▶ Exercise details
As you reproduce every line below, keep it exactly as written and leave out the images.

== Source data

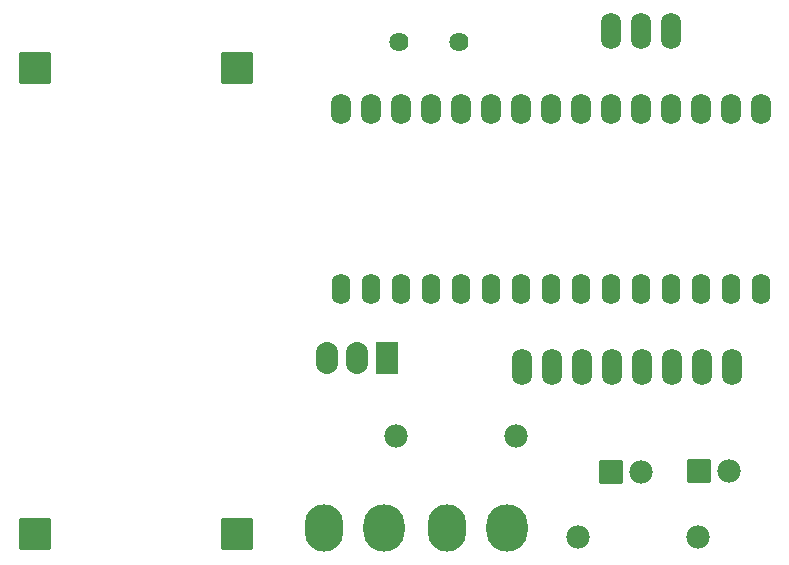
<source format=gbs>
G04 Layer: BottomSolderMaskLayer*
G04 EasyEDA v6.5.39, 2024-02-03 14:28:59*
G04 bcd3f98de95e48d085ed2947a1ad00ac,362fd913e7484c3682bebf37a00ceee6,10*
G04 Gerber Generator version 0.2*
G04 Scale: 100 percent, Rotated: No, Reflected: No *
G04 Dimensions in millimeters *
G04 leading zeros omitted , absolute positions ,4 integer and 5 decimal *
%FSLAX45Y45*%
%MOMM*%

%AMMACRO1*1,1,$1,$2,$3*1,1,$1,$4,$5*1,1,$1,0-$2,0-$3*1,1,$1,0-$4,0-$5*20,1,$1,$2,$3,$4,$5,0*20,1,$1,$4,$5,0-$2,0-$3,0*20,1,$1,0-$2,0-$3,0-$4,0-$5,0*20,1,$1,0-$4,0-$5,$2,$3,0*4,1,4,$2,$3,$4,$5,0-$2,0-$3,0-$4,0-$5,$2,$3,0*%
%ADD10MACRO1,0.1016X-0.9398X0.9398X0.9398X0.9398*%
%ADD11C,1.9812*%
%ADD12O,1.7015968000000001X3.101594*%
%ADD13O,3.5052000000000003X4.0132*%
%ADD14O,3.2512000000000003X4.0132*%
%ADD15C,1.6256*%
%ADD16O,1.9015964X2.7015948*%
%ADD17MACRO1,0.1016X0.9X-1.3X-0.9X-1.3*%
%ADD18O,1.6015970000000002X2.601595*%
%ADD19O,1.7015968000000001X2.601595*%
%ADD20MACRO1,0.2032X-1.25X1.25X1.25X1.25*%

%LPD*%
D10*
G01*
X6705600Y2438400D03*
D11*
G01*
X6959600Y2438400D03*
D10*
G01*
X5956300Y2425700D03*
D11*
G01*
X6210300Y2425700D03*
D12*
G01*
X5207000Y3320567D03*
G01*
X5461000Y3315563D03*
G01*
X5715000Y3315563D03*
G01*
X5969000Y3315563D03*
G01*
X6223000Y3315563D03*
G01*
X6477000Y3315563D03*
G01*
X6731000Y3315563D03*
G01*
X6985000Y3315563D03*
G01*
X6210300Y6159500D03*
G01*
X6464300Y6159500D03*
G01*
X5956300Y6159500D03*
D13*
G01*
X5080000Y1955800D03*
D14*
G01*
X4572000Y1955800D03*
D13*
G01*
X4038600Y1955800D03*
D14*
G01*
X3530600Y1955800D03*
D15*
G01*
X4673600Y6070600D03*
G01*
X4165600Y6070600D03*
D16*
G01*
X3810025Y3390392D03*
G01*
X3556000Y3391382D03*
D17*
G01*
X4064012Y3390404D03*
D11*
G01*
X4140200Y2730500D03*
G01*
X5156200Y2730500D03*
G01*
X5676900Y1879600D03*
G01*
X6692900Y1879600D03*
D18*
G01*
X3670300Y3975100D03*
D19*
G01*
X3924300Y5499100D03*
G01*
X4432300Y5499100D03*
G01*
X4940300Y5499100D03*
G01*
X5448300Y5499100D03*
G01*
X5956300Y5499100D03*
G01*
X6464300Y5499100D03*
G01*
X6972300Y5499100D03*
D18*
G01*
X7226300Y3975100D03*
G01*
X6718300Y3975100D03*
G01*
X6210300Y3975100D03*
G01*
X5702300Y3975100D03*
G01*
X5194300Y3975100D03*
G01*
X4686300Y3975100D03*
G01*
X4178300Y3975100D03*
G01*
X3924300Y3975100D03*
G01*
X4432300Y3975100D03*
G01*
X4940300Y3975100D03*
G01*
X5448300Y3975100D03*
G01*
X5956300Y3975100D03*
G01*
X6464300Y3975100D03*
G01*
X6972300Y3975100D03*
D19*
G01*
X7226300Y5499100D03*
G01*
X6718300Y5499100D03*
G01*
X6210300Y5499100D03*
G01*
X5702300Y5499100D03*
G01*
X5194300Y5499100D03*
G01*
X4686300Y5499100D03*
G01*
X4178300Y5499100D03*
G01*
X3670300Y5499100D03*
D20*
G01*
X1081690Y5849805D03*
G01*
X2796209Y5849805D03*
G01*
X1081694Y1900111D03*
G01*
X2796209Y1900111D03*
M02*

</source>
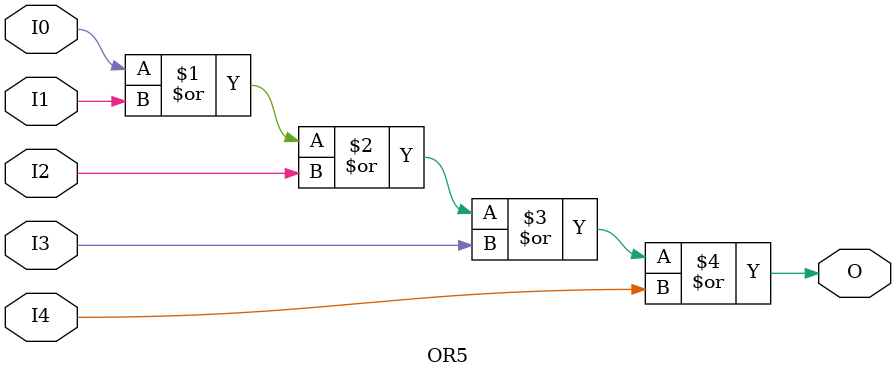
<source format=v>

/*

FUNCTION    : 5-INPUT OR GATE

*/

`celldefine
`timescale  100 ps / 10 ps

module OR5 (O, I0, I1, I2, I3, I4);

    output O;

    input  I0, I1, I2, I3, I4;

    or O1 (O, I0, I1, I2, I3, I4);

endmodule

</source>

====

▶ Solution to this exercise
<source format=gbs>
G04 Layer: BottomSolderMaskLayer*
G04 EasyEDA v6.5.39, 2024-02-03 14:28:59*
G04 bcd3f98de95e48d085ed2947a1ad00ac,362fd913e7484c3682bebf37a00ceee6,10*
G04 Gerber Generator version 0.2*
G04 Scale: 100 percent, Rotated: No, Reflected: No *
G04 Dimensions in millimeters *
G04 leading zeros omitted , absolute positions ,4 integer and 5 decimal *
%FSLAX45Y45*%
%MOMM*%

%AMMACRO1*1,1,$1,$2,$3*1,1,$1,$4,$5*1,1,$1,0-$2,0-$3*1,1,$1,0-$4,0-$5*20,1,$1,$2,$3,$4,$5,0*20,1,$1,$4,$5,0-$2,0-$3,0*20,1,$1,0-$2,0-$3,0-$4,0-$5,0*20,1,$1,0-$4,0-$5,$2,$3,0*4,1,4,$2,$3,$4,$5,0-$2,0-$3,0-$4,0-$5,$2,$3,0*%
%ADD10MACRO1,0.1016X-0.9398X0.9398X0.9398X0.9398*%
%ADD11C,1.9812*%
%ADD12O,1.7015968000000001X3.101594*%
%ADD13O,3.5052000000000003X4.0132*%
%ADD14O,3.2512000000000003X4.0132*%
%ADD15C,1.6256*%
%ADD16O,1.9015964X2.7015948*%
%ADD17MACRO1,0.1016X0.9X-1.3X-0.9X-1.3*%
%ADD18O,1.6015970000000002X2.601595*%
%ADD19O,1.7015968000000001X2.601595*%
%ADD20MACRO1,0.2032X-1.25X1.25X1.25X1.25*%

%LPD*%
D10*
G01*
X6705600Y2438400D03*
D11*
G01*
X6959600Y2438400D03*
D10*
G01*
X5956300Y2425700D03*
D11*
G01*
X6210300Y2425700D03*
D12*
G01*
X5207000Y3320567D03*
G01*
X5461000Y3315563D03*
G01*
X5715000Y3315563D03*
G01*
X5969000Y3315563D03*
G01*
X6223000Y3315563D03*
G01*
X6477000Y3315563D03*
G01*
X6731000Y3315563D03*
G01*
X6985000Y3315563D03*
G01*
X6210300Y6159500D03*
G01*
X6464300Y6159500D03*
G01*
X5956300Y6159500D03*
D13*
G01*
X5080000Y1955800D03*
D14*
G01*
X4572000Y1955800D03*
D13*
G01*
X4038600Y1955800D03*
D14*
G01*
X3530600Y1955800D03*
D15*
G01*
X4673600Y6070600D03*
G01*
X4165600Y6070600D03*
D16*
G01*
X3810025Y3390392D03*
G01*
X3556000Y3391382D03*
D17*
G01*
X4064012Y3390404D03*
D11*
G01*
X4140200Y2730500D03*
G01*
X5156200Y2730500D03*
G01*
X5676900Y1879600D03*
G01*
X6692900Y1879600D03*
D18*
G01*
X3670300Y3975100D03*
D19*
G01*
X3924300Y5499100D03*
G01*
X4432300Y5499100D03*
G01*
X4940300Y5499100D03*
G01*
X5448300Y5499100D03*
G01*
X5956300Y5499100D03*
G01*
X6464300Y5499100D03*
G01*
X6972300Y5499100D03*
D18*
G01*
X7226300Y3975100D03*
G01*
X6718300Y3975100D03*
G01*
X6210300Y3975100D03*
G01*
X5702300Y3975100D03*
G01*
X5194300Y3975100D03*
G01*
X4686300Y3975100D03*
G01*
X4178300Y3975100D03*
G01*
X3924300Y3975100D03*
G01*
X4432300Y3975100D03*
G01*
X4940300Y3975100D03*
G01*
X5448300Y3975100D03*
G01*
X5956300Y3975100D03*
G01*
X6464300Y3975100D03*
G01*
X6972300Y3975100D03*
D19*
G01*
X7226300Y5499100D03*
G01*
X6718300Y5499100D03*
G01*
X6210300Y5499100D03*
G01*
X5702300Y5499100D03*
G01*
X5194300Y5499100D03*
G01*
X4686300Y5499100D03*
G01*
X4178300Y5499100D03*
G01*
X3670300Y5499100D03*
D20*
G01*
X1081690Y5849805D03*
G01*
X2796209Y5849805D03*
G01*
X1081694Y1900111D03*
G01*
X2796209Y1900111D03*
M02*

</source>
<source format=v>

/*

FUNCTION    : 5-INPUT OR GATE

*/

`celldefine
`timescale  100 ps / 10 ps

module OR5 (O, I0, I1, I2, I3, I4);

    output O;

    input  I0, I1, I2, I3, I4;

    or O1 (O, I0, I1, I2, I3, I4);

endmodule

</source>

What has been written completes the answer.